**Hedefler**
• A. Nevruz mesajı haberinde "Türkiye, belki bir" sözleriyle başlayıp "Türkiye'ye karşı okundu." sözleriyle biten bölümü aynen yeniden yazın.
• B. Nevruz mesajı haberinde adı geçen bütün kişileri sıralayın.

Bölgesel
Giriş Tarihi : 21-03-2013 12:53

DAĞ RESMEN FARE DOĞURDU

........

DAĞ RESMEN FARE DOĞURDU

Türkiye, belki bir daha hiç yaşayamayacağı ya da yamayacağı bir sürecin en ilginç günlerinden birini yaşadı. Eline on binlerce mehmetçiğin kanı bulaşmı bi tderör örgütünün liderinin mesajı, resmi başram kutlaması edası ile tüm Türkiye'ye karşı okundu.
Metnin okunduğu bölgede bir tek ayıldızlı Türk bayrağı ble yoktu. Diyarbakır'daki Nevruz kutlamasında Öcalan'ın beş sayfalık mesajını BDP'li Sırrı Süreyya Önder ve Pervin Buldan Türkçe ve Kürtçe okudu.

Önce Kürtçe okunan mesajında Öcalan'ın, resmen tam propaganda yaptığı skandal mektubunda, terör örgütüne yönelik olarak, 'Silahların susma zamanı gelmiştir' ifadesini gönderme yaptı ama kesin bir dille 'Silahları bırakın' demediği dikkatlerden kaçmadı. Öcalan'ın dikkat çeken mesajlarından biri de ''Tıpkı yakın tarihte Misak-ı Milli çerçevesinde, Türklerin ve Kürtlerin öncülüğünde gerçekleşen Kurtuluş Savaşı’nın derinleşmiş bir türevini yaşıyoruz'' sözleri oldu. Ancak mesajda genel olarak zafer kazanmışlık edası hakimdi.

**Veri Kayıtları**
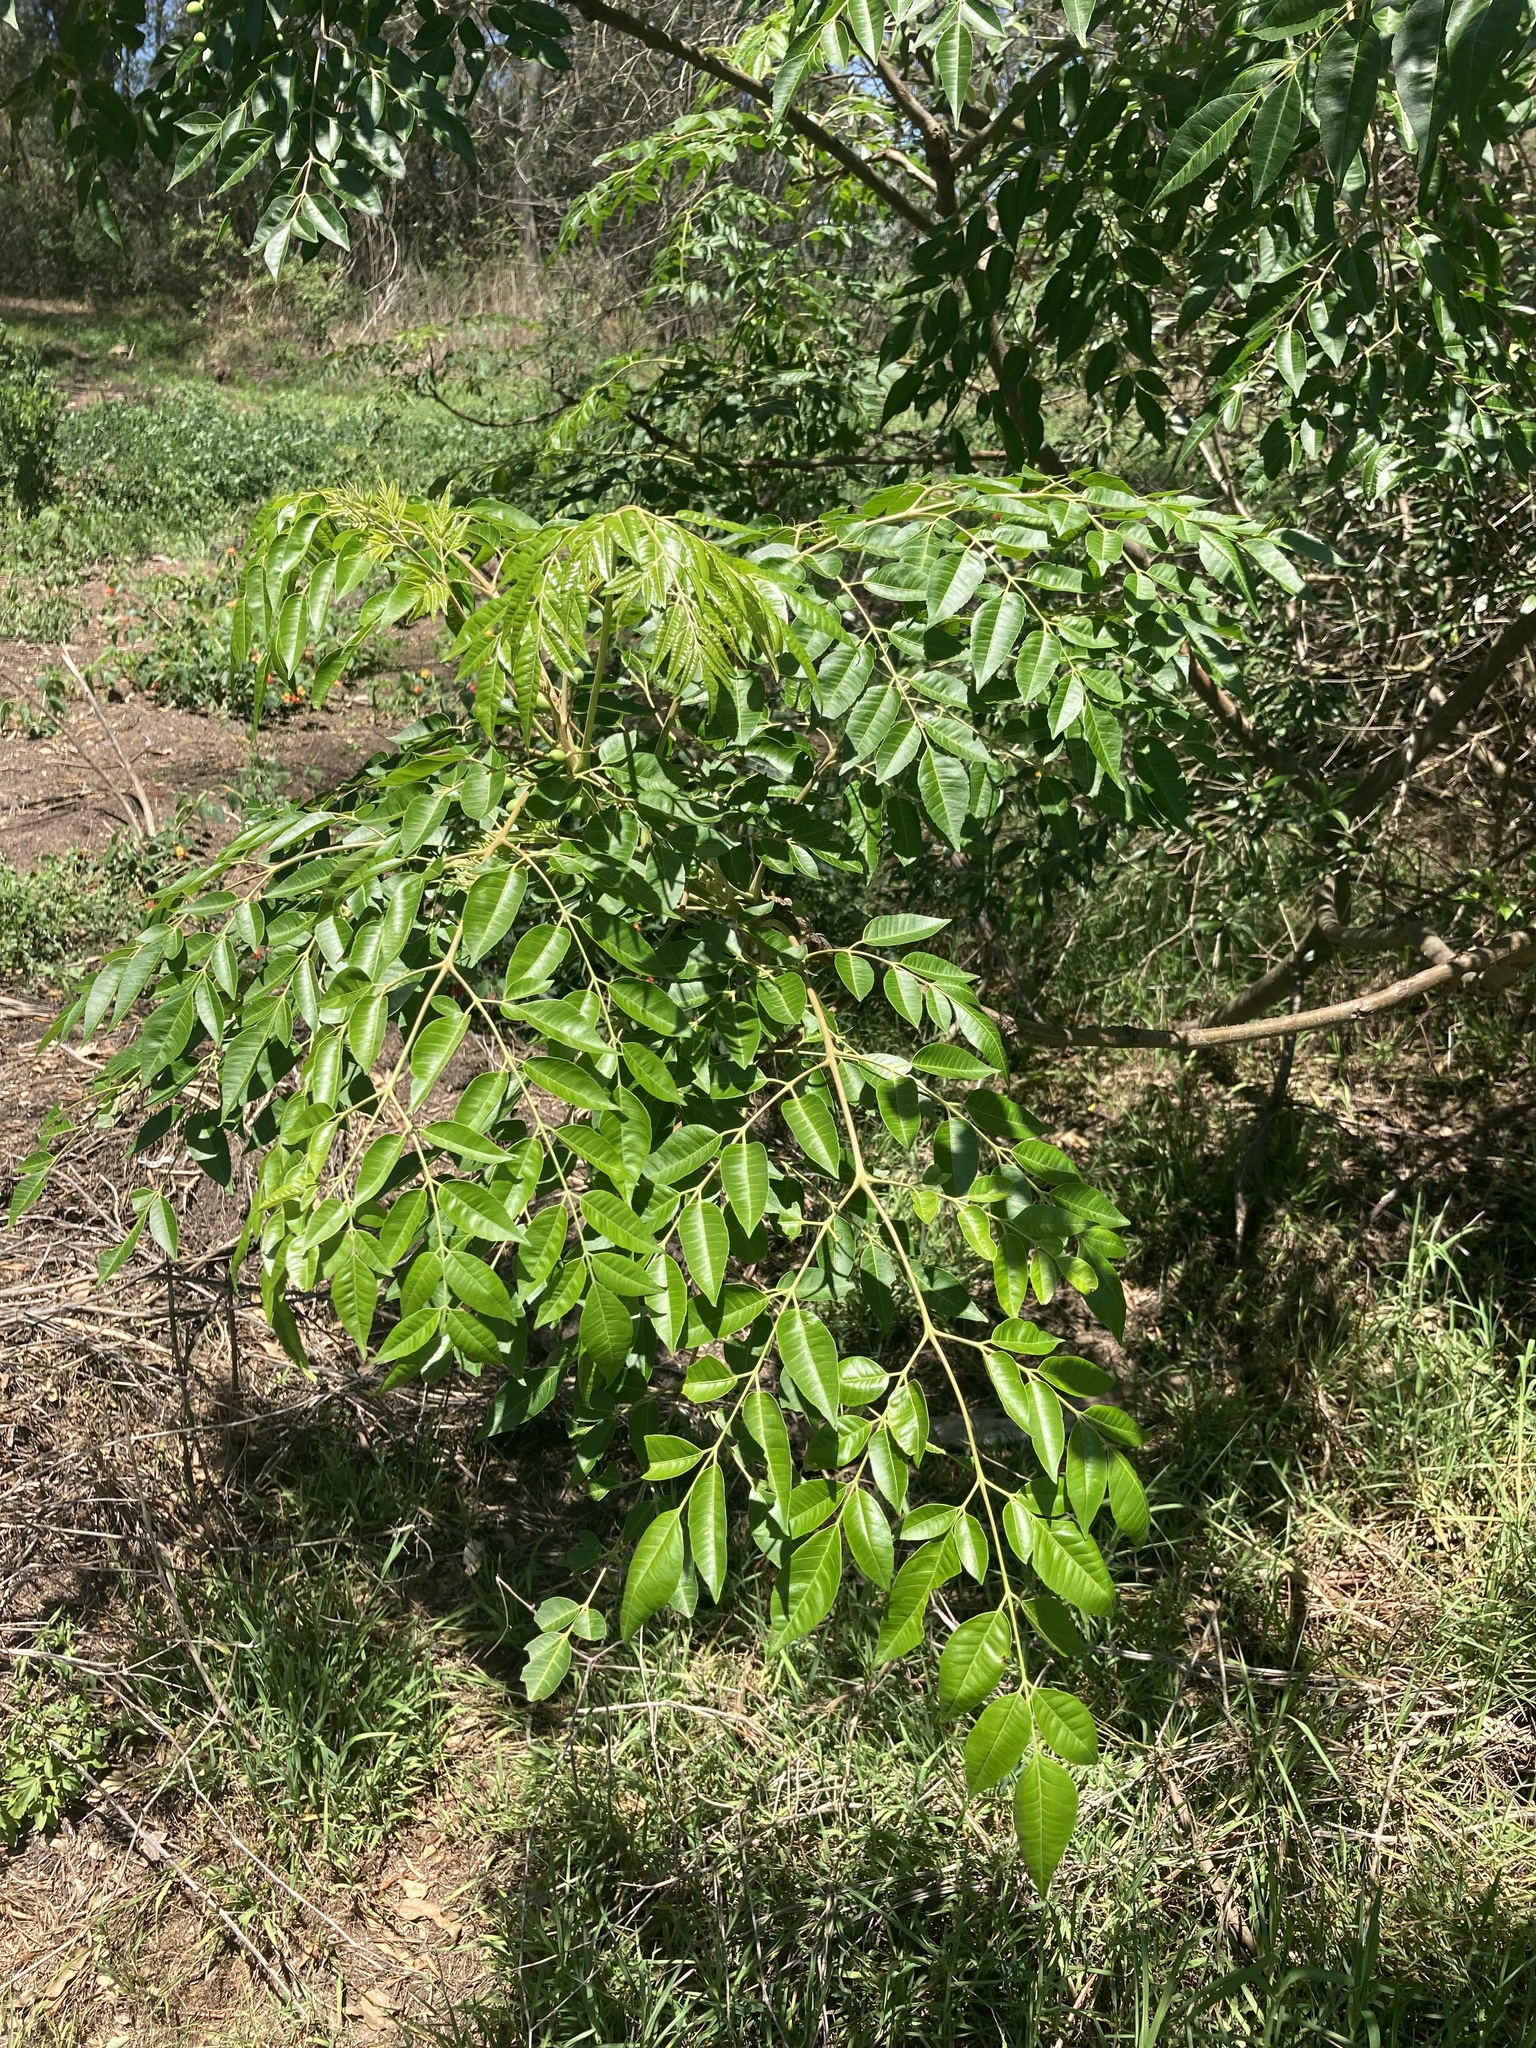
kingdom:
==
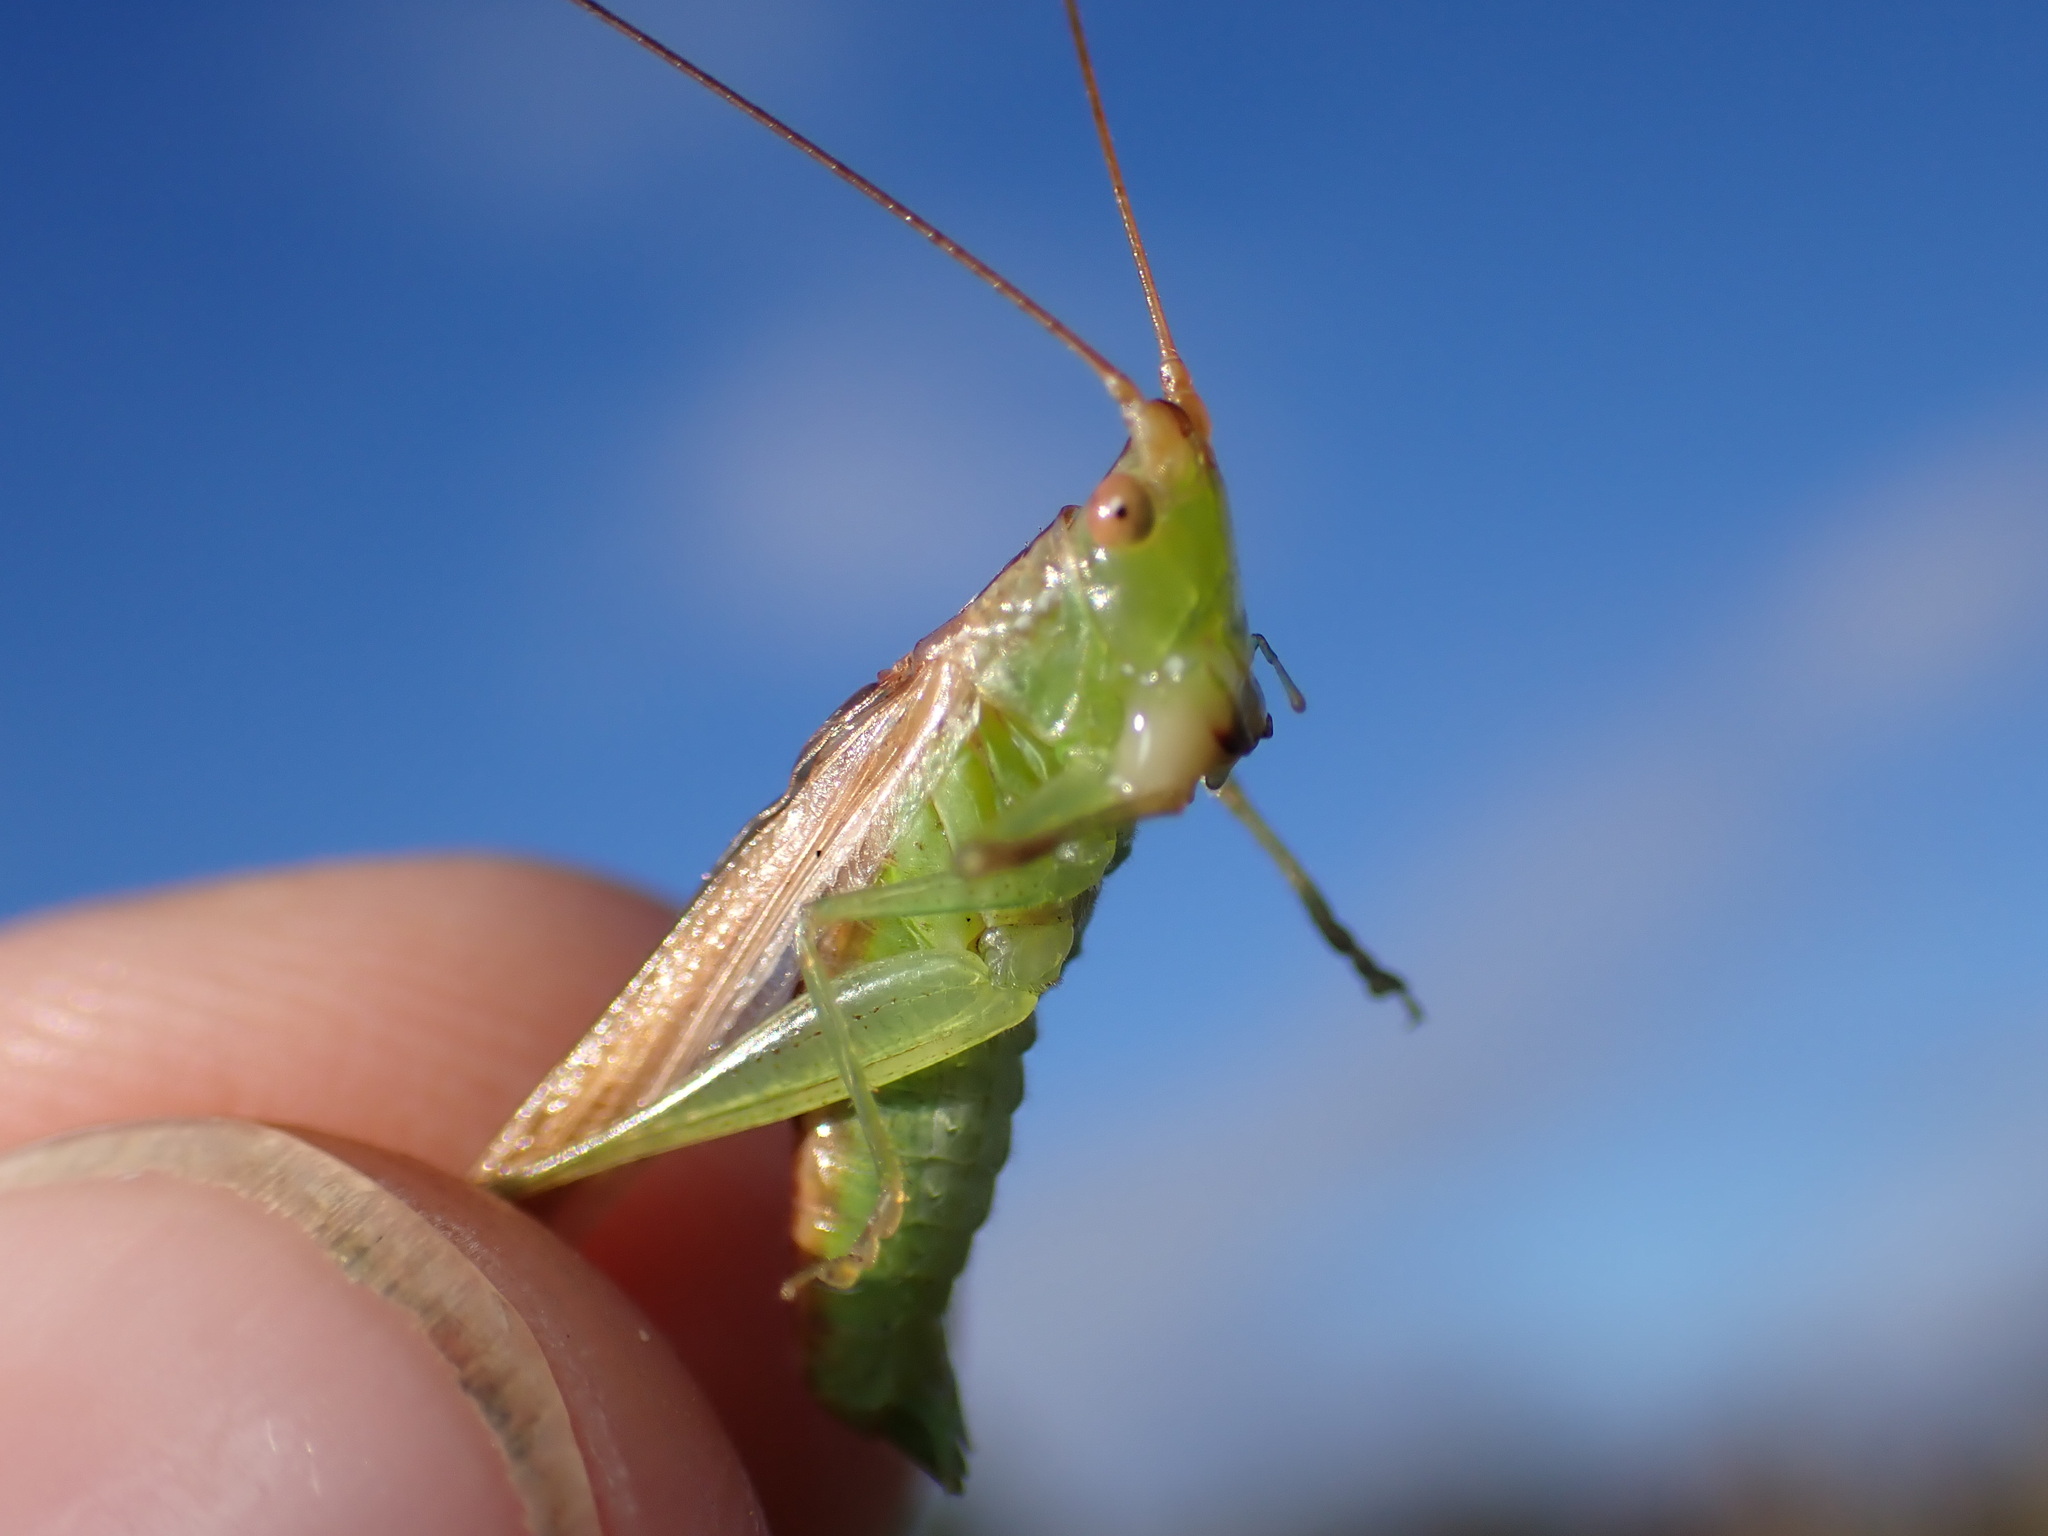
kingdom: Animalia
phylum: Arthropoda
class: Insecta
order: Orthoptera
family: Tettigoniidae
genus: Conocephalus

**Görev Çözümleri**
• A.
Türkiye, belki bir daha hiç yaşayamayacağı ya da yamayacağı bir sürecin en ilginç günlerinden birini yaşadı. Eline on binlerce mehmetçiğin kanı bulaşmı bi tderör örgütünün liderinin mesajı, resmi başram kutlaması edası ile tüm Türkiye'ye karşı okundu.

• B. Öcalan, Sırrı Süreyya Önder, Pervin Buldan